The “Weak” in U.S. Politics: Former Mexican President responds to Trump’s assertion that Mexico will be paying for the border wall he has planned, Trump supporters, and a Republican party in trouble.
The “Weak” in Politics as seen by Alexandra Tselios
Super Exciting Super Tuesday
“Why is Trump soaring in the polls?” is a question I am most asked by people in the media and the general public as we watch the U.S. race unfold in real time. Generally, I refer to the public being sick and tired of career politicians and that Trump, while offensive and often viewed as a joke, is refreshingly non-PC. This is now rubbing off on other politicians as just this weekend former Mexican President Vincente Fox took out a leaf in the un-PC book of politics by saying, “I’m not going to pay for that fucking wall, he should pay for it. He’s got the money.” Touché.
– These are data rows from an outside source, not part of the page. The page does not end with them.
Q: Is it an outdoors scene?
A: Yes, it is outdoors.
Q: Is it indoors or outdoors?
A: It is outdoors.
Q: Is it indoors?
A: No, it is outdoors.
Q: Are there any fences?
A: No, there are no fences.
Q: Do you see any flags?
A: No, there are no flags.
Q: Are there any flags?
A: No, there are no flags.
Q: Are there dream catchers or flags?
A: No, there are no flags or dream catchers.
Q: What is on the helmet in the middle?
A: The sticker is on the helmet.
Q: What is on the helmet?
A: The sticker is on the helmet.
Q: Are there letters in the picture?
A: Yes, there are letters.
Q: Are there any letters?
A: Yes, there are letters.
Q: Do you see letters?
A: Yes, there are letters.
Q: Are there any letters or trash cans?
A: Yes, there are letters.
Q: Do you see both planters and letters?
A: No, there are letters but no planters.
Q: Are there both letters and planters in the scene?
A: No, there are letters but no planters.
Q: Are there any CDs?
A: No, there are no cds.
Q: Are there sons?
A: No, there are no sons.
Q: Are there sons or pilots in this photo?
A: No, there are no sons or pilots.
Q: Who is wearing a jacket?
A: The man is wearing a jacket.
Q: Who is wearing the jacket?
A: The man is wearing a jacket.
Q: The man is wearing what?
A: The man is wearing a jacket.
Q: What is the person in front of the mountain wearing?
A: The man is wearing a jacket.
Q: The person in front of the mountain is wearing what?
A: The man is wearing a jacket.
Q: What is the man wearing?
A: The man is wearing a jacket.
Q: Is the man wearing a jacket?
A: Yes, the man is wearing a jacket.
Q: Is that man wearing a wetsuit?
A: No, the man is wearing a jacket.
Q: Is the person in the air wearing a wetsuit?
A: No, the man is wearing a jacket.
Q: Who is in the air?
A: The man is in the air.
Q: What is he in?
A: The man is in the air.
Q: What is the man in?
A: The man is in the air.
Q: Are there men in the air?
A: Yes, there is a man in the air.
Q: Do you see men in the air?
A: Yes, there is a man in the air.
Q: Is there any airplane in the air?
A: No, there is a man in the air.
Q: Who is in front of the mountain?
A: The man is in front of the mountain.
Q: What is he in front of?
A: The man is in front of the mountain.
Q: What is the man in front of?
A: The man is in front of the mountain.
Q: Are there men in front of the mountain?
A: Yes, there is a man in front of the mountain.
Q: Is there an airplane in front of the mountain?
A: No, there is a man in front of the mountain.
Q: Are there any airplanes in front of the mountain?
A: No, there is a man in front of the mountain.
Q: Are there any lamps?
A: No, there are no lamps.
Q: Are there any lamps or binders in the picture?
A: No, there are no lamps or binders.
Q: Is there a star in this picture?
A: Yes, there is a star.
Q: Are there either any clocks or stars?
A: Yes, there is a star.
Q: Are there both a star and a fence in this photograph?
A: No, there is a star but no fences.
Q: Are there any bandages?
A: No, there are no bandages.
With “Super Tuesday” just around the corner, during which contests are held in 13 states, it is worth taking a look back at the history to date around the primaries as an indicator of the results we should expect. With Trump winning every single primary so far other than the Iowa Caucus, it is likely he will take out at least 7 of the 13 states based on recent polls.
With Chris Christie now endorsing Trump and being slammed for it by his former super supporter Meg Whitman, it is fascinating to take a closer look at Trump supporters and what they are really made of. Seeing as they have generally not been Republican voters previously, it is fascinating to watch the responses from the public as to why they believe Trump is the only candidate capable of fixing America. Ultimately, should Trump find himself receiving the Republican nomination despite fierce opposition from the Republican National Committee, it will be almost irrelevant which party he was aligned with. George Bush’s top adviser also recently said, “Mr. Trump is precisely the kind of man our system of government was designed to avoid, the type of leader our founders feared—a demagogic figure who does not view himself as part of our constitutional system but rather as an alternative to it …. For this lifelong Republican, at least, he is beyond the pale. Party loyalty has limits.” If nothing else, this period in U.S. politics may end up being the very thing that shatters a previously limping Republican party, fragmenting what was once a powerful and tight unit.
Meanwhile, in the Clinton versus Sanders race, we have seen more victories for Hillary with her 73.5% win in South Carolina. Bernie now has this Super Tuesday thing to look forward to. I love the descriptive terms in the U.S. race—and labeling this milestone in the race as “Super” Tuesday instead of what it is, Stressful Tuesday, is cute and very American.
The “Weak” in Politics as seen by Roger Pugh
Heard in Church
“I see the Pope wants Trump to build bridges rather than the wall.”
“That must be because he lacks tunnel vision.”
Heard at Republican Party HQ
“George W’s endorsement didn’t take long to finish Jeb off.”
“I wonder if we could persuade him to endorse Trump?”
Heard at Bernie’s Campaign HQ
“Older women seem to be going for Hillary rather than Bernie.”
“I told you the geriatric sex appeal strategy wouldn’t work.”
Heard at Ben Carson’s Campaign HQ
“Why are you keen for Ben to visit Cape Canaveral?”
“Someone needs to put a rocket up his arse.”
Heard in a Beverly Hills Coffee Shop
“If Trump becomes President, I’ll feel like an employee.”
“If Bernie becomes President, I’ll feel like I’m living in a retirement home.”
Heard at Trump’s Campaign HQ
“Do you think Donald will be adversely impacted by the Pope’s remarks?”
“If he can survive an endorsement from Sarah Palin, he can survive anything.”